The latest e-mail comes from Andrew Perny who has just read Easterbroken's complaint about "the once-promising Matrix series." It's odd, first of all, that Easterdick -- who infamously thinks film violence can be linked to the real thing -- admits to enjoying the first Matrix, a film that some people have blamed for Columbine and the DC snipers. Could it be that he only disapproves of violent movies that other people enjoy?

Anyway, here's Eagershmuck's problem with The Matrix series:

Just consider that the underlying premise of the Matrix flicks makes no physical-law sense.

Supposedly in the future, evil intelligent computers keep all humanity strapped into chairs, dreaming a simulation of ordinary life while attended by medical droids, because the evil computers want the heat given off by human bodies as an energy source. "This is what we are to them," the rebel leader Morpheus intones in the exposition scene of the first Matrix flick, holding up an Eveready battery.

Which makes absolutely no sense, as the maximum heat value emitted by a mammal body cannot exceed the heat value of the food entering the body. If future evil computers craved heat, it would be far more efficient just to burn the plants at the base of the food chain--to saying nothing of simply building nuclear reactors--than to waste colossal amounts of resources, and expend huge amounts of energy, constructing the super-elaborate prisons in which the human captives live, and then growing food for the captives to boot.

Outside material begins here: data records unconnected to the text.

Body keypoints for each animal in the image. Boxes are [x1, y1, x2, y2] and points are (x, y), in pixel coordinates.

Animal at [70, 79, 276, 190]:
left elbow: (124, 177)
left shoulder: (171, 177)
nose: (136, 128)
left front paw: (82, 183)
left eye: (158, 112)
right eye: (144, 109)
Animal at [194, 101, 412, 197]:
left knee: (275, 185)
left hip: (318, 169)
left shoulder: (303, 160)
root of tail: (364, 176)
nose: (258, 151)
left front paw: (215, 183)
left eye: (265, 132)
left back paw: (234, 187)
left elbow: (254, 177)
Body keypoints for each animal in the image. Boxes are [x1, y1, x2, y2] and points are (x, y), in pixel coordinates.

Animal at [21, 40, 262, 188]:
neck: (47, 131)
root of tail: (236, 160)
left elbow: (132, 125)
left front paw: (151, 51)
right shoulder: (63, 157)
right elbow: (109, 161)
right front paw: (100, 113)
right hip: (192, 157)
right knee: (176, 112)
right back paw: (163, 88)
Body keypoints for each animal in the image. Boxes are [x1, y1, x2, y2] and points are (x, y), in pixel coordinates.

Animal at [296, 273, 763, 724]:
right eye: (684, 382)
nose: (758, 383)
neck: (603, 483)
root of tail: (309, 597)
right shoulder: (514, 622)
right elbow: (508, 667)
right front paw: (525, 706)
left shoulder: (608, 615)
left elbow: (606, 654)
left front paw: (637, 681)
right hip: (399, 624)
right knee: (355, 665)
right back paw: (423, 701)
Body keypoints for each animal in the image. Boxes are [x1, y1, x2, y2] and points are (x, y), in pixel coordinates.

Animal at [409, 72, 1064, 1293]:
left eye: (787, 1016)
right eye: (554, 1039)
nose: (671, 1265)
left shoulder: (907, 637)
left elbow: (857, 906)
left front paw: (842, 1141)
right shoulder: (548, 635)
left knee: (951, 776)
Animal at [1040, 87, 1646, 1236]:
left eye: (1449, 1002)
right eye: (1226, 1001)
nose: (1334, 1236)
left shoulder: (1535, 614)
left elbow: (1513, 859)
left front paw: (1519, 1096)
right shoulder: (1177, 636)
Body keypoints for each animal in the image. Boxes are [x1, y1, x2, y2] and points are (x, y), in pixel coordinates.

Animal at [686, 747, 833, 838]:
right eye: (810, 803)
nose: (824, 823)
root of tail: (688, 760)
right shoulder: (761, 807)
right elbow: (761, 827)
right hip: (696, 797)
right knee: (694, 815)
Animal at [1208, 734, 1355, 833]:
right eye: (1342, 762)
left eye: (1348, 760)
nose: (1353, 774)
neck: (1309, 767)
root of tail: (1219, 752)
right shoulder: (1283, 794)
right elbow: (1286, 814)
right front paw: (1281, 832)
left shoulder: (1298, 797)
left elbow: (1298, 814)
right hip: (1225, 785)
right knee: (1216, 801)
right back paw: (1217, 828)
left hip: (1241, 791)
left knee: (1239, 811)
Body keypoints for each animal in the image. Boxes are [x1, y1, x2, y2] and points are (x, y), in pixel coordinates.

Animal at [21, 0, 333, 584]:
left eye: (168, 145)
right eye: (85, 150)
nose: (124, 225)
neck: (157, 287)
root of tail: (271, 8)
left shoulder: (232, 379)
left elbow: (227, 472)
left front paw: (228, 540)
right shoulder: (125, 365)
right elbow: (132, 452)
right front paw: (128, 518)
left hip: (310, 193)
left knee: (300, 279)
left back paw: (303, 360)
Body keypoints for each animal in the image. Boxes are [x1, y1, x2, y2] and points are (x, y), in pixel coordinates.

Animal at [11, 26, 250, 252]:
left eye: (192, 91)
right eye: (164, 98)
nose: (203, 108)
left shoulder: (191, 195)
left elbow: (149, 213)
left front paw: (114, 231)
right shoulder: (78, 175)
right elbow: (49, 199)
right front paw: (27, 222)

It's ironic that a guy who is dismissive of real physics because 1) it's too weird and 2) physicists hate God, suddenly feels it's very important to make sure that science fiction (I repeat, fiction) movies should adhere to accurate principles. Easterbutt's solution to the above problem is, "Producers of the Matrix might have borrowed one of the themes of the engaging Dan Simmons Hyperion sci-fi novels," as if what the Matrix needed was to be even more derivative.

Regardless of the merits of this suggestion, it's not a surprise to see Easterbrook (sorry, coming up with juvenile nicknames got dull even for me) make it, since his entire post is highly derivative itself of the entry for The Matrix on Insultingly Stupid Movie Physics:

We just can't buy the explanation of why the computer system bothers to maintain not only the simulation but humanity. Supposedly, the computer system needs people as a power source. This makes no sense. The food fed to humans would have far more energy content than the meager power available from humans. It would require even more energy to run the food delivery system not to mention maintain the slime tubs. Why would the machines bother? Surely there'd be a more effective way to extract energy from the food.

Perny points out that Easterbrook advises us to watch ISMP for their review of Revolutions, but can't quite bring himself to give them credit for the ideas he's just passed off as his own. True, Easterbrook did add his own thoughts about military hardware earlier in his post, as well as the word "absolutely" before "makes no sense," which may pass for original writing in Gregg's mind, but Perny is not in the mood to be forgiving, because he recalls how Easterbrook went off on Hillary Clinton for having the nerve to use a ghost writer on her memoir: "In the last two years Clinton has either been neglecting her duties as a United States Senator -- that is, violating her oath -- in order to be the true author of 'Living History,' or she is claiming authorship of someone else's work," sputtered Gregg in his dear departed ESPN column.

Not such a big deal, you're saying? Maybe not. Maybe I could have just written this post as if I'd thought of it all myself and then at the end said, By the way, a guy named Andrew Perny might weigh in on a similar topic sometime in the future. But I'm happy to give credit where it's due, and I think Andrew appreciates that.